2. Hybrid Servo Control Architecture
Conventional PID feedback exhibits latency in gear machining applications. Our velocity/acceleration feedforward + PID/PI structure compensates for inherent system delays:
$$ E(s) = R(s) – Y(s) = \frac{1 – F(s)P(s)}{1 + G(s)P(s)} R(s) $$
where \( F(s) \) denotes feedforward transfer function, \( G(s) \) represents PID controller, and \( P(s) \) signifies plant dynamics. Ideal error elimination requires \( F(s) = P(s)^{-1} \), approximated through Taylor expansion:
$$ F(s) \approx a_1s + a_2s^2 \quad \text{(Second-order implementation)} $$
The implemented control law for gear machining axes combines elements:
| Component | Function | Implementation |
|---|---|---|
| Velocity Feedforward (Kfv) | Reduces phase lag | First derivative compensation |
| Acceleration Feedforward (Kfa) | Suppresses overshoot | Second derivative compensation |
| PID/PI Controller | Rejects disturbances | Proportional-Integral-Derivative |
3. Particle Swarm Optimization Framework
PSO algorithm optimizes 7 control parameters per axis for gear machining applications. Particle positions represent controller gains:
$$ \begin{cases} x_i^{t+1} = x_i^t + v_i^{t+1} \\ v_i^{t+1} = \omega v_i^t + c_1 r_1 (p_{\text{best}} – x_i^t) + c_2 r_2 (g_{\text{best}} – x_i^t) \end{cases} $$
ITAE (Integrated Time Absolute Error) serves as fitness function for gear machining precision evaluation:
$$ J_{\text{ITAE}} = \int_0^\infty t |e(t)| \, dt $$
Optimization parameters for gear machining axes:
| Parameter | C-axis Range | X-axis Range |
|---|---|---|
| Kp, Kpv | [0,50] | [0,300] |
| Ki, Kiv | [0,0.2] | [0,5] |
| Kd | [0,5] | [0,5] |
| Kfv | [0,0.02] | [0,0.02] |
| Kfa | [0,0.02] | [0,0.02] |
4. Gear Machining Simulation Results
PSO-optimized parameters demonstrate significant error reduction in gear machining simulations:
| Controller Type | C-axis Error (rad) | X-axis Error (μm) |
|---|---|---|
| Conventional PID | 5.85 × 10-4 | 7.20 |
| PSO-Optimized | 3.96 × 10-4 | 4.36 |
Final optimized parameters for gear machining axes after 200 iterations:
| Parameter | C-axis Value | X-axis Value |
|---|---|---|
| Kp | 44.273 | 296.137 |
| Ki | 0.039 | 3.324 |
| Kd | 4.485 | 2.264 |
| Kfv | 0.00031 | 0.00667 |
| Kpv | 48.775 | 54.531 |
| Kiv | 9.836 | 11.165 |
| Kfa | 0.00026 | 0.01084 |
5. Conclusion
This study establishes a methodological framework for enhancing non-circular gear machining precision through intelligent servo control optimization. The PSO-tuned feedforward-PID architecture achieves 32.3% and 39.4% error reductions in critical axes compared to conventional methods.
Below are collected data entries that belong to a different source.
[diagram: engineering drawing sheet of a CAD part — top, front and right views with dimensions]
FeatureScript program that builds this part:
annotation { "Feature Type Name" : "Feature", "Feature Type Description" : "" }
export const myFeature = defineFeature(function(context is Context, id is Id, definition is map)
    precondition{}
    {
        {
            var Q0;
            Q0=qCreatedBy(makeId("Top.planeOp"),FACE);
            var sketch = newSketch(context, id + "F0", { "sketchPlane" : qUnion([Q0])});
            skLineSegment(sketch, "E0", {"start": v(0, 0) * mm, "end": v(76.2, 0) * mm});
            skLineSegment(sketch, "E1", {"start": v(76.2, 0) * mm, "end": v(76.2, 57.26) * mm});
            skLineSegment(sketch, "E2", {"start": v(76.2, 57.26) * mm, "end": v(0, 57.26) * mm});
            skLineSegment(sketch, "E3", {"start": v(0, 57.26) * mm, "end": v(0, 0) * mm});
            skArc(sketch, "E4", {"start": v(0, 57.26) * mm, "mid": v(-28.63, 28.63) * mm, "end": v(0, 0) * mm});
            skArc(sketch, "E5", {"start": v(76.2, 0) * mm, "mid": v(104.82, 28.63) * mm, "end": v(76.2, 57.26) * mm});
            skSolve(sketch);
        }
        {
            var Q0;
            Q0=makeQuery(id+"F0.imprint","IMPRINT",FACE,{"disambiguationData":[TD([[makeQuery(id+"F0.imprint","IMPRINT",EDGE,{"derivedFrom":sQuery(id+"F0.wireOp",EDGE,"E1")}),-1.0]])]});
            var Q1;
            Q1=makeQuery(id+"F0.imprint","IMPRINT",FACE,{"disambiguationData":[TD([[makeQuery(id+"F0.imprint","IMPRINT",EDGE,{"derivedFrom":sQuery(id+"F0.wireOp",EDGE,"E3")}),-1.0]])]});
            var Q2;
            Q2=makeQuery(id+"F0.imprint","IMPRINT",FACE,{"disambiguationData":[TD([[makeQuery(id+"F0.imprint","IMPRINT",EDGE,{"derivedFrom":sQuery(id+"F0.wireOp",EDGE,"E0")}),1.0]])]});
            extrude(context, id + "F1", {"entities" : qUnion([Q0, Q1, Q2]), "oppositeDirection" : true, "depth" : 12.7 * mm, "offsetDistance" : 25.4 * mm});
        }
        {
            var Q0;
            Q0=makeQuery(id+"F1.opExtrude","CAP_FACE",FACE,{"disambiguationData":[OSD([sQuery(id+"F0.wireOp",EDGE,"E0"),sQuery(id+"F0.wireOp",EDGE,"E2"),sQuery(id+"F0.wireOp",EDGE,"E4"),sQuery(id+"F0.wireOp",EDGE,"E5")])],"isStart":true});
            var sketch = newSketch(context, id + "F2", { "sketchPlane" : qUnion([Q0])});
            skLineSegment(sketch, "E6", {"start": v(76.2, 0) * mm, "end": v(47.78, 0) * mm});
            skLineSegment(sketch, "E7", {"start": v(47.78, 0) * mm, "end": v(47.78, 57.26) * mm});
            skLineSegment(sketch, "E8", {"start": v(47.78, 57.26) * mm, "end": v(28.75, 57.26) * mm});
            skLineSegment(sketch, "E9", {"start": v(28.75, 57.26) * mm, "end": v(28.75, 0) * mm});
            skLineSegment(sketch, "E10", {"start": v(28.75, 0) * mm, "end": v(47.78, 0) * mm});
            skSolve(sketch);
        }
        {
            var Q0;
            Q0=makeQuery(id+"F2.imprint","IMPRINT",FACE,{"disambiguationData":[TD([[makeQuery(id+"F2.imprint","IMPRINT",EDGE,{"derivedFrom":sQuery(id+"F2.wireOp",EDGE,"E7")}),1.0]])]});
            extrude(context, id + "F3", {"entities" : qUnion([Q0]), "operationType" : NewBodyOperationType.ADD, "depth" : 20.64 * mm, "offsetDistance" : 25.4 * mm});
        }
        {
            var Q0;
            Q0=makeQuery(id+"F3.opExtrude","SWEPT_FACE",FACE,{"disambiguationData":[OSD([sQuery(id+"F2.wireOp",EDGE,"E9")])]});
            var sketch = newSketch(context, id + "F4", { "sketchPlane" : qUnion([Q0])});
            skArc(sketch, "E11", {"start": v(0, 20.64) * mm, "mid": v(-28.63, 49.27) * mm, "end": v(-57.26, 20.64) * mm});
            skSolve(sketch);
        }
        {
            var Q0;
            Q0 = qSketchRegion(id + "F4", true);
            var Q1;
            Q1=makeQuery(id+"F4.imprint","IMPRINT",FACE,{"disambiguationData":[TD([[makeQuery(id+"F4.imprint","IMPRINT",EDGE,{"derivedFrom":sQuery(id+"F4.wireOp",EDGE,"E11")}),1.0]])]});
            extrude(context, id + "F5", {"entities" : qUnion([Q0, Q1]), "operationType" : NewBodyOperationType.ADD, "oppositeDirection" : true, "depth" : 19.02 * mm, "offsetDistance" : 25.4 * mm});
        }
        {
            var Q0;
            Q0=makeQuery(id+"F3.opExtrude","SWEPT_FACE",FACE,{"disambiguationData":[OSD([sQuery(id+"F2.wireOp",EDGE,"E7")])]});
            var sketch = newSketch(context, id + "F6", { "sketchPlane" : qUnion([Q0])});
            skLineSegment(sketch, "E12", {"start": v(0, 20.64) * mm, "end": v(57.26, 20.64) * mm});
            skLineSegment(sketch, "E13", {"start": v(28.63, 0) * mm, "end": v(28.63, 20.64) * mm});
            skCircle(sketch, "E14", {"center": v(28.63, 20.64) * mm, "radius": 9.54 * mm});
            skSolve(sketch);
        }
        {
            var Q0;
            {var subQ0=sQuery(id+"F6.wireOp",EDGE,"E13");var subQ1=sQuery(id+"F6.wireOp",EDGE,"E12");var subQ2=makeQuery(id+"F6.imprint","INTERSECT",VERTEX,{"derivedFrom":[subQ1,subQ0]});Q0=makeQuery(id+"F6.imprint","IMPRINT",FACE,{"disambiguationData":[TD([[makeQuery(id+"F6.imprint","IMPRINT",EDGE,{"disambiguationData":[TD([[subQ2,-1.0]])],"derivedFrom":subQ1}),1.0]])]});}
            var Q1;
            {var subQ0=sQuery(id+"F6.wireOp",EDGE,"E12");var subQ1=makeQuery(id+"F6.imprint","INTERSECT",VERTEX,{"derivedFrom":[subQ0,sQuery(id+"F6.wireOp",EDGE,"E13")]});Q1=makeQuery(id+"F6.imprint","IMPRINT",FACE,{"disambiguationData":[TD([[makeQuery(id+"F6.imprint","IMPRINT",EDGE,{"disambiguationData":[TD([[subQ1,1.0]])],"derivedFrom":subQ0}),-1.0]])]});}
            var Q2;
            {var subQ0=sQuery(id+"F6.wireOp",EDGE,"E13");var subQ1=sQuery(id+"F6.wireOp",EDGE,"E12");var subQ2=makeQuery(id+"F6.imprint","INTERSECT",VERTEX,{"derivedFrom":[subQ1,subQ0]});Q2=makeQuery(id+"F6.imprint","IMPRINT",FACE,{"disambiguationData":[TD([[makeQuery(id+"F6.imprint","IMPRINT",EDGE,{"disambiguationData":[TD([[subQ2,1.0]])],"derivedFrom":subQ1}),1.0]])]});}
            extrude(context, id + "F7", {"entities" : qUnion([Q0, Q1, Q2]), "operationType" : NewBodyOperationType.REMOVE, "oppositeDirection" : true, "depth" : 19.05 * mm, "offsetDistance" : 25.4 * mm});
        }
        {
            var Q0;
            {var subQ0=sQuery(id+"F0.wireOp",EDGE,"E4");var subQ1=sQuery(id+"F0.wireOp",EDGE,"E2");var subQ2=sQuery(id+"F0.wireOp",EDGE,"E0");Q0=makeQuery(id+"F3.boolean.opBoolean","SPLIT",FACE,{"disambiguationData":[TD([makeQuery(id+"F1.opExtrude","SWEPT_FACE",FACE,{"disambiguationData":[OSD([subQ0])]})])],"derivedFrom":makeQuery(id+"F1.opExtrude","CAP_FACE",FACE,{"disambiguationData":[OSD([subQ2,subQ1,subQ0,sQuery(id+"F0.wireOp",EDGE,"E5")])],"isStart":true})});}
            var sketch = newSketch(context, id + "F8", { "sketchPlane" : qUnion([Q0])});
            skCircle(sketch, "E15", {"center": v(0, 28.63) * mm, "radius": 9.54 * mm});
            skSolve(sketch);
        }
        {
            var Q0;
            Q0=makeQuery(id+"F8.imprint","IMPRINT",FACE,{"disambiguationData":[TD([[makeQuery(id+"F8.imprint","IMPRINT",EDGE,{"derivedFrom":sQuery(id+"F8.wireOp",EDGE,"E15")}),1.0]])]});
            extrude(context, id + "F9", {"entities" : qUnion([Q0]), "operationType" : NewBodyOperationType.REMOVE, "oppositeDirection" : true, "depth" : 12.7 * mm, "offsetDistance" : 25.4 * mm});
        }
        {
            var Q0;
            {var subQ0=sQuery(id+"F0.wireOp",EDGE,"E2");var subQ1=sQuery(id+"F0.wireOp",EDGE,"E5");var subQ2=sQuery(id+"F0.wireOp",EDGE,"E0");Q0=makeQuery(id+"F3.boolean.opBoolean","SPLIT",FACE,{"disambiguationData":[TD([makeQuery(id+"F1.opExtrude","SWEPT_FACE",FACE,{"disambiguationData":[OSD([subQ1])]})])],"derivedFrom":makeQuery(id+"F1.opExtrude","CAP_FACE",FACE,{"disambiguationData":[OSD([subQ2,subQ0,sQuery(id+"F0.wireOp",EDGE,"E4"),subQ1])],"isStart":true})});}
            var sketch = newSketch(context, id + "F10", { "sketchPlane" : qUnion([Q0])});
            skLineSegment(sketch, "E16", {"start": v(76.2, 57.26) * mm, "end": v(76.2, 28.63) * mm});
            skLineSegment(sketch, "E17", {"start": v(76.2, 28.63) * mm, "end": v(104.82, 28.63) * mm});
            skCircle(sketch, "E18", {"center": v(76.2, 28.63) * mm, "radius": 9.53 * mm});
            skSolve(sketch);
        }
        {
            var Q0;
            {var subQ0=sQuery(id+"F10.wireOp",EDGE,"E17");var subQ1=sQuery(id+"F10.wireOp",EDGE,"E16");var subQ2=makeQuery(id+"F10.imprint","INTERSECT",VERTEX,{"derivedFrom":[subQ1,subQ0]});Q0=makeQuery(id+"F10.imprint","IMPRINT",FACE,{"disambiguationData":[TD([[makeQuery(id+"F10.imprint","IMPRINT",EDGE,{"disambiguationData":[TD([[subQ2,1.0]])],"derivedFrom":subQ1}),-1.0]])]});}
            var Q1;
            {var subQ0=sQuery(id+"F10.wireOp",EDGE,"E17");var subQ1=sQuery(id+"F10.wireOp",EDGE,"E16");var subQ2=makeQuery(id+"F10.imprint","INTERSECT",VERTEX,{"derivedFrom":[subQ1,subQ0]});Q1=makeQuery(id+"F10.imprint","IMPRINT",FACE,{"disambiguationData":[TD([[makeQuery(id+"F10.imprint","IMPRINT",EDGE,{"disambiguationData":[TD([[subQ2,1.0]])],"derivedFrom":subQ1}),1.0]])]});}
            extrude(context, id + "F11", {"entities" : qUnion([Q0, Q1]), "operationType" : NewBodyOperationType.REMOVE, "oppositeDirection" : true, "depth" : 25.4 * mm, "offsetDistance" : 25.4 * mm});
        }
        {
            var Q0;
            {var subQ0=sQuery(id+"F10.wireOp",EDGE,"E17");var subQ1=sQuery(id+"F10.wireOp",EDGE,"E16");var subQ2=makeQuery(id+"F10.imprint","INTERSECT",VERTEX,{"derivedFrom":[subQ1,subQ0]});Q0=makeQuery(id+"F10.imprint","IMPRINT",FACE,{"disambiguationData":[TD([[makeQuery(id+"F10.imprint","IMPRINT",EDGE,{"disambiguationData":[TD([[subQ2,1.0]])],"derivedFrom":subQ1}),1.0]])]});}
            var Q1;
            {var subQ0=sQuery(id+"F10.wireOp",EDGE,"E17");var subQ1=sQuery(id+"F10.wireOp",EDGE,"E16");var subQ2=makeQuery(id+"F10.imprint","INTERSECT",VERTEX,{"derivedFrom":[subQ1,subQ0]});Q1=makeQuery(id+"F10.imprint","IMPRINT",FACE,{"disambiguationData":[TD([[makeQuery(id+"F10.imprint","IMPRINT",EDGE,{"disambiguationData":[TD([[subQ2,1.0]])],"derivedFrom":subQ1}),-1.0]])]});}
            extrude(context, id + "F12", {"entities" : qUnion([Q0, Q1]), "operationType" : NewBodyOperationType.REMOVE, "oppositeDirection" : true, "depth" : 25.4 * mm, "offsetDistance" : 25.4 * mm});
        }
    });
This approach effectively addresses the inherent challenges of variable-centroid gear machining, particularly during rapid acceleration/deceleration transitions. Future work will implement this optimized control strategy on physical gear machining platforms to validate practical performance improvements in industrial settings.